Deki baru balik dari ruang BK? Lama banget di sana.

-

"Pang, Tuhan itu memang adil, ya?"

"Paan?" Pram melirik Miki yang berjalan di sisi kanannya.

"Lo cakep, tapi goblok banget. Masa setiap pelajaran gak pernah ngerti. Itu otak lo ada isinya gak sih, Pang?"

Miki, pria dengan mulut terlemes yang pernah Pram kenal. Dia sentil keras mulut itu. Dikira Pram tak punya hati yang akan tersakiti.

"Ke toko ikan sana lo, Mik. Beli filter!" kesal Pram.

Alex tertawa, meskipun dia setuju dengan ucapan Miki, tapi mulut Alex tidak pernah berani langsung nyablak kayak gitu, Alex punya filter yang cukup baik.

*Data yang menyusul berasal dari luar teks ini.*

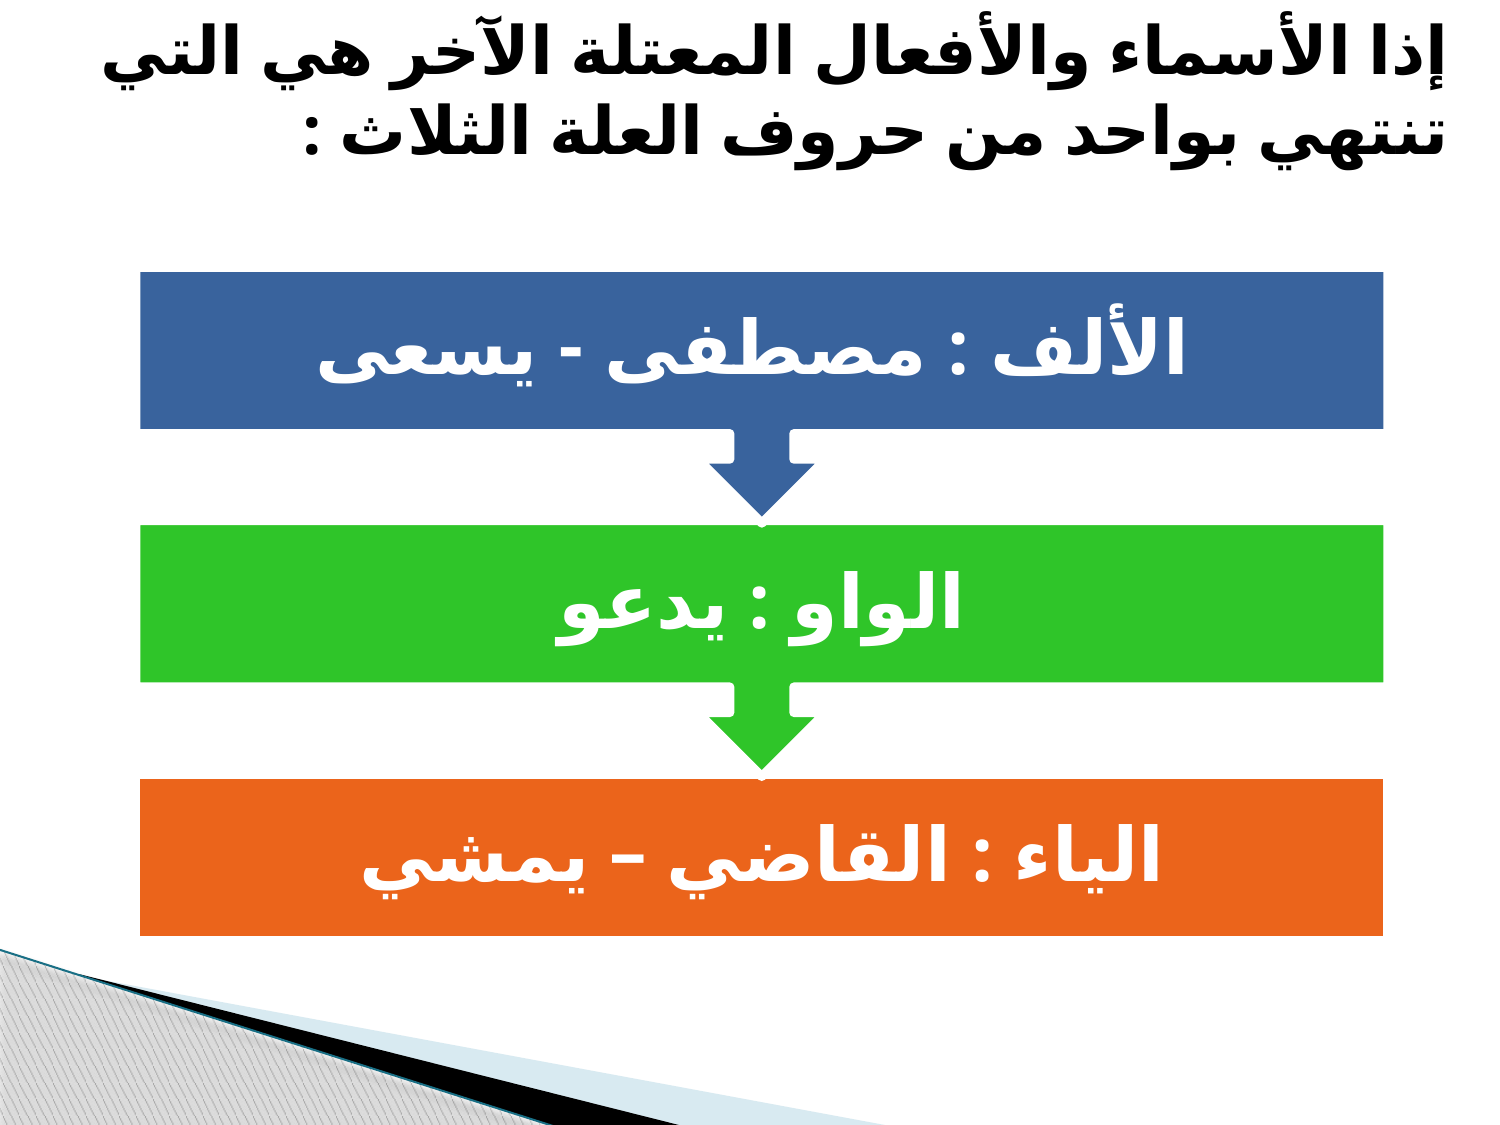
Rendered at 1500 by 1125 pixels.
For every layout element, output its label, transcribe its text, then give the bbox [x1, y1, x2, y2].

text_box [135, 266, 1389, 941]
list إذا الأسماء والأفعال المعتلة الآخر هي التي تنتهي بواحد من حروف العلة الثلاث : [0, 0, 1483, 743]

"Ya, abisnya, lo bikin guru kesel mulu karena gak paham-paham."

Miki pun terbahak-bahak.

Mata Pram mendelik padanya.

"Jangan ngambek, ya'elah. Pang! Gue beliin bodrex tar se-pack."

Pram meninggalkan Miki dan Alex, berjalan cepat mendahului. Mereka sama-sama akan menuju gedung kosong.

Tawa Alex dan Miki berhenti saat memasuki gedung kosong yang senyap, padahal orang yang biasa membuat ricuh, lengkap ada di dalam sana.

"Kenapa?" Miki maju, melewati Pram, meninggalkan Alex. Tuh, kan, benar dugaannya, ada yang tidak beres.

"Temen kelas lo... cepu!" Demon bersuara, melirik kesal pada mereka bertiga.

"Kenapa, Bang?" tanya Pram, memilih menghampiri Deki yang terlihat lebih santai dibanding Demon.

"Ada yang ngaduin, tapi untungnya cuma gue yang dia aduin, dia gak ngebocorin tentang lo semua. Bisalah gue handle kalo gitu. Lagian, baru dikasih peringatan doang. Kita jangan ambil order dulu aja, sampe guru dingin."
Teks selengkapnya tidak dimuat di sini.